Rédigez la suite du récit sur Abdelkader Zaaf et le Tour de France 1950, en commençant juste après sa dernière phrase.

- TEXTE PRÉSENTÉ:
---

La 13ième étape du Tour 1950 partait de Perpignan pour gagner Nîmes. Cagnard d’enfer sur un parcours tourmenté égrenant les vignobles du Midi Viticole. Deux larrons de l’équipe d’AFN (l’Algérie est alors française et le Tour se court par équipes nationales et régionales) Marcel Molinès et Abdelkader Zaaf attaquent et prennent une large avance : jusqu’à 16 minutes et leur échappée semblait les mener à joindre l’arrivée où la victoire se disputerait au sprint. Zaaf lâchait Molinès mais, « assoiffé, se saisissait d’un bidon tendu par un spectateur. Malheureusement pour lui celui-ci contenait du vin. Coup d’assommoir pour le coureur qui, après s’être désaltéré, légèrement titubant, reprenait son vélo et repartait en sens inverse. » C’est donc Marcel Molinès qui ralliait Nîmes en vainqueur avec 4 minutes 30 d’avance sur le peloton comprenant Stan Ockers et le futur vainqueur le suisse Ferdi Kubler.
Légende que tout cela, la chaleur, la fatigue et surtout l’ingestion d’amphétamines Zaaf a été victime d'un malaise et il s'est écroulé au bord de la route. Des vignerons qui se trouvaient là l'ont adossé contre un platane (voir photo ci-dessous) et comme ils n'avaient pas d'eau sous la main l'ont aspergé avec du vin. De plus Zaaf en bon musulman pratiquant ne buvait pas de vin ça ne l'empêchait pas de poser avec un verre de St Raphael à la main). Ayant retrouvé ses esprits, ou presque, enfourchait son vélo mais repartait en sens inverse. L’organisation étant ce qu’elle était à cette époque, on ne sait trop comment il se retrouvait nez à nez avec la voiture-balai. Sans doute le peloton était passé devant son platane pendant son malaise. Il empestait la vinasse d’où cette histoire qui fit le bonheur des salles de rédaction. Bonne pioche, devenu populaire il fut invité à de nombreux critériums d’après-Tour. Et comme en 1951 il s’octroyait la lanterne rouge du Tour Abdelkader Zaaf entrait dans la légende de celui-ci.

---

- ENTRÉES FOURNIES:
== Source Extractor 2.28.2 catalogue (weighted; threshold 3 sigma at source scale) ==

---

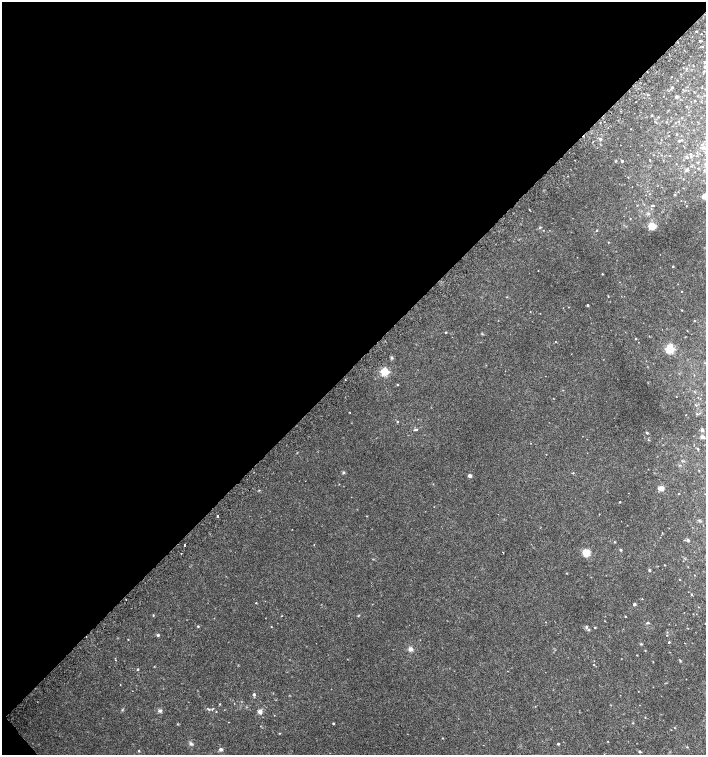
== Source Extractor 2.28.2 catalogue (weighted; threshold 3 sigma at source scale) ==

---

- RÉSULTAT ATTENDU:
Pour les amateurs de statistiques : 48 français se sont octroyés la lanterne rouge, devant les belges 13 fois mais ceux-ci détiennent le record pour un seul coureur Wim Vansevenant lanterne rouge en 2006, 2007 et 2008, les bataves 9 fois, les italiens 8 fois, les suisses 5 fois, les espagnols 3 fois, les allemands, les anglais et les danois 2 fois, les ressortissants du Portugal et de la Biélorussie 1 seule fois. Rarement les lanternes rouges sont passées à la postérité mais certains, tel le breton Joseph Groussard frère de Georges porteur du maillot jaune 9 jours consécutifs en 1964, étaient de bons porteurs d’eau aimés par le public. Le Tour de France était une vraie fête populaire où les coureurs, même s’ils usaient de remontants, pouvaient être qualifiés de « forçats de la route »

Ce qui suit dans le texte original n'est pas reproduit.